### [What you are asked to do]
Nothing is to be altered. Print each record in full.

■ ■ ■ ■ ■ ■ ■

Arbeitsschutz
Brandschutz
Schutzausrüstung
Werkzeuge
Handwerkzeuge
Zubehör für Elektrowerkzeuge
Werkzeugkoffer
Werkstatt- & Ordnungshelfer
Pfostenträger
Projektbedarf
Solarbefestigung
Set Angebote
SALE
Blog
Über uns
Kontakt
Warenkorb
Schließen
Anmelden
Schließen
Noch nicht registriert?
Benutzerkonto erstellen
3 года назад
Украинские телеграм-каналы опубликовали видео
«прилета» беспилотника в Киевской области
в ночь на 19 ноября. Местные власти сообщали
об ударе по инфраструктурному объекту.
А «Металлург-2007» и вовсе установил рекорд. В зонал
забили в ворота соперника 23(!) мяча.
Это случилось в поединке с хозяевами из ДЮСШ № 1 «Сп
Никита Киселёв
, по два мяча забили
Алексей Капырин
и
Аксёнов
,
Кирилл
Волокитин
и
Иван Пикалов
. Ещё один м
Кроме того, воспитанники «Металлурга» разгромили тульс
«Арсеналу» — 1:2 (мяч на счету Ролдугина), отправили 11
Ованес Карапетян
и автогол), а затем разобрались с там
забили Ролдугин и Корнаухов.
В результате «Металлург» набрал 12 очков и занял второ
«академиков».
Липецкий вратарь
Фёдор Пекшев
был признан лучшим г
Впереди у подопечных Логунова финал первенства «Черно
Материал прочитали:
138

■ ■ ■ ■ ■ ■ ■

### [Response to this task]
Arbeitsschutz
Brandschutz
Schutzausrüstung
Werkzeuge
Handwerkzeuge
Zubehör für Elektrowerkzeuge
Werkzeugkoffer
Werkstatt- & Ordnungshelfer
Pfostenträger
Projektbedarf
Solarbefestigung
Set Angebote
SALE
Blog
Über uns
Kontakt
Warenkorb
Schließen
Anmelden
Schließen
Noch nicht registriert?
Benutzerkonto erstellen
3 года назад
Украинские телеграм-каналы опубликовали видео
«прилета» беспилотника в Киевской области
в ночь на 19 ноября. Местные власти сообщали
об ударе по инфраструктурному объекту.
А «Металлург-2007» и вовсе установил рекорд. В зонал
забили в ворота соперника 23(!) мяча.
Это случилось в поединке с хозяевами из ДЮСШ № 1 «Сп
Никита Киселёв
, по два мяча забили
Алексей Капырин
и
Аксёнов
,
Кирилл
Волокитин
и
Иван Пикалов
. Ещё один м
Кроме того, воспитанники «Металлурга» разгромили тульс
«Арсеналу» — 1:2 (мяч на счету Ролдугина), отправили 11
Ованес Карапетян
и автогол), а затем разобрались с там
забили Ролдугин и Корнаухов.
В результате «Металлург» набрал 12 очков и занял второ
«академиков».
Липецкий вратарь
Фёдор Пекшев
был признан лучшим г
Впереди у подопечных Логунова финал первенства «Черно
Материал прочитали:
138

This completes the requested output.